Le Kordofan "est probablement le prochain théâtre d'opérations militaires pour les belligérants", a-t-elle mis en garde.

"Des attaques de drones de la part des deux parties touchent de nouveaux territoires et de nouvelles cibles. Cela inclut le Nil Bleu, Khartoum, Sennar, le Kordofan-Sud et le Darfour-Ouest, ce qui laisse penser que la portée territoriale du conflit s'élargit", a ajouté la responsable onusienne.

Décrivant la situation "chaotique" à El-Facher où "personne n'est à l'abri", elle a d'autre part noté qu'il était difficile d'y estimer le nombre de victimes.

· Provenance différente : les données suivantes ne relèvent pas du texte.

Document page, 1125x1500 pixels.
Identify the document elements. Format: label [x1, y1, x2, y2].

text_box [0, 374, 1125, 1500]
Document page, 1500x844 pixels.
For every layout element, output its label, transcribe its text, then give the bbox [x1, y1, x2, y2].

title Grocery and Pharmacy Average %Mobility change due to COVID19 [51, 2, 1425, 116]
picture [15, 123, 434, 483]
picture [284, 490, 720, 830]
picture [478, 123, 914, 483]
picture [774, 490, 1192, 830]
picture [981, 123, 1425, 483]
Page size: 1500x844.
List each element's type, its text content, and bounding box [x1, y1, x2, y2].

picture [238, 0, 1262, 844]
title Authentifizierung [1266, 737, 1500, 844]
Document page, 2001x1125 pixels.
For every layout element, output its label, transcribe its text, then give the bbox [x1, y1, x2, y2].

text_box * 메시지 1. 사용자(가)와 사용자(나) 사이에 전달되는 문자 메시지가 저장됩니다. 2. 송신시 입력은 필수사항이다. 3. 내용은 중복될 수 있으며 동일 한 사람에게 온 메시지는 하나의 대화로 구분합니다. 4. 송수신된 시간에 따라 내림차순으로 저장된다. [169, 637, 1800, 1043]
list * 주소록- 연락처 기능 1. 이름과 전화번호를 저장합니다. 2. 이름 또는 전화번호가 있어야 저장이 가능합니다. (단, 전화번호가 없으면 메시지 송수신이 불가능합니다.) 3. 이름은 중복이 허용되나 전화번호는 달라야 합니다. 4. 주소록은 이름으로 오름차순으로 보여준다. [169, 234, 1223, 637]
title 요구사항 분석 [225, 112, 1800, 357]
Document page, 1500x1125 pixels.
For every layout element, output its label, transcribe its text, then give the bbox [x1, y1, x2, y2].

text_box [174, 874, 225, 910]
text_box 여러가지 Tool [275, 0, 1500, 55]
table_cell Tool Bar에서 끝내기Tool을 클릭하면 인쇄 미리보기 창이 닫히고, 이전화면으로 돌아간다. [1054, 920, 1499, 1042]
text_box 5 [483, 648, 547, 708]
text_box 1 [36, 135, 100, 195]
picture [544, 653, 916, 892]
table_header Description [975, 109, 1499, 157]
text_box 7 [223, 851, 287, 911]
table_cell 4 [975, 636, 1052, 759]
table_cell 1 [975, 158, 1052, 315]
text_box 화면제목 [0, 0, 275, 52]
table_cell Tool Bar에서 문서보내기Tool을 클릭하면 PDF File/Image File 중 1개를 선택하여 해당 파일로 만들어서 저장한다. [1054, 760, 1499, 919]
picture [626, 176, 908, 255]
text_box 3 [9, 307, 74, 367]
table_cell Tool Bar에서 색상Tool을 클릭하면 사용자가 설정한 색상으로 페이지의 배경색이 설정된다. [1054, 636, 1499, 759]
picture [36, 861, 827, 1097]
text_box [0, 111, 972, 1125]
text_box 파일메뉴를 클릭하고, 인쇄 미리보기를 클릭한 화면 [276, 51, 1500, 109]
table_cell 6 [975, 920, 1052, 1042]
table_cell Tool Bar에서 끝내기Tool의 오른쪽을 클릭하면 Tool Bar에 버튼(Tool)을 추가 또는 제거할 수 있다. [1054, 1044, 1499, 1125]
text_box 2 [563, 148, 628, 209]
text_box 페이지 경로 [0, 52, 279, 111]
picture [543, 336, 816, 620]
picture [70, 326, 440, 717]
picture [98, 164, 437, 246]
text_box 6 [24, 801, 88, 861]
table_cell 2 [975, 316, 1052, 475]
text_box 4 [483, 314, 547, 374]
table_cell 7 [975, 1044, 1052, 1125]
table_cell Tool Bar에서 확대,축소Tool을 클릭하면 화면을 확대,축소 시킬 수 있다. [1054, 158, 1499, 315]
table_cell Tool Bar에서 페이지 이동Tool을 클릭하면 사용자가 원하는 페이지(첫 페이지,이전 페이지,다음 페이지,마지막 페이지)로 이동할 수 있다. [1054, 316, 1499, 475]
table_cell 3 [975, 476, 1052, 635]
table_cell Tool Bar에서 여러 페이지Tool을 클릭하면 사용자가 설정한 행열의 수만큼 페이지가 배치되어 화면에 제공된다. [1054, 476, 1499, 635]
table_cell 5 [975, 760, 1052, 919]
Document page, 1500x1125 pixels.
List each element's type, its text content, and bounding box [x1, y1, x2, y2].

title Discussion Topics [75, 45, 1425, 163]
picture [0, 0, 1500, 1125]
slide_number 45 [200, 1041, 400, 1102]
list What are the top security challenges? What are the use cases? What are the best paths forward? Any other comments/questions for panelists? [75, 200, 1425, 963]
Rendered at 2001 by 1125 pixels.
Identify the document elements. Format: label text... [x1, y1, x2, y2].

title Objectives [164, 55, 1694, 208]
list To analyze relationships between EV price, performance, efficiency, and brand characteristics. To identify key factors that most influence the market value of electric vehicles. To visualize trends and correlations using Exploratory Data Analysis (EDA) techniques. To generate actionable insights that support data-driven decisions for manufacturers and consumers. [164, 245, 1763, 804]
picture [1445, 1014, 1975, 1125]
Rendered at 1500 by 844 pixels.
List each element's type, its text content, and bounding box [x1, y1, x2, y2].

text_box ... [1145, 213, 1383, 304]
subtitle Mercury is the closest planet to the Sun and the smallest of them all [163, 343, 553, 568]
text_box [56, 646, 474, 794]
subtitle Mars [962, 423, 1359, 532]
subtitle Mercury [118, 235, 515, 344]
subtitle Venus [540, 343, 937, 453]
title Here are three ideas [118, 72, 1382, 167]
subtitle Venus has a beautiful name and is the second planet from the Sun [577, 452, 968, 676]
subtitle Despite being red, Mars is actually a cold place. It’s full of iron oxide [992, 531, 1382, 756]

La guerre au Soudan a fait des dizaines de milliers de morts, des millions de déplacés et provoqué la pire crise humanitaire actuelle, selon l'ONU.

Elle a été déclenchée en avril 2023 par une lutte de pouvoir entre deux anciens alliés: le général Abdel Fattah al-Burhane, commandant de l'armée et dirigeant de facto du Soudan depuis le coup d'Etat de 2021, et le général Mohamed Daglo, à la tête des FSR.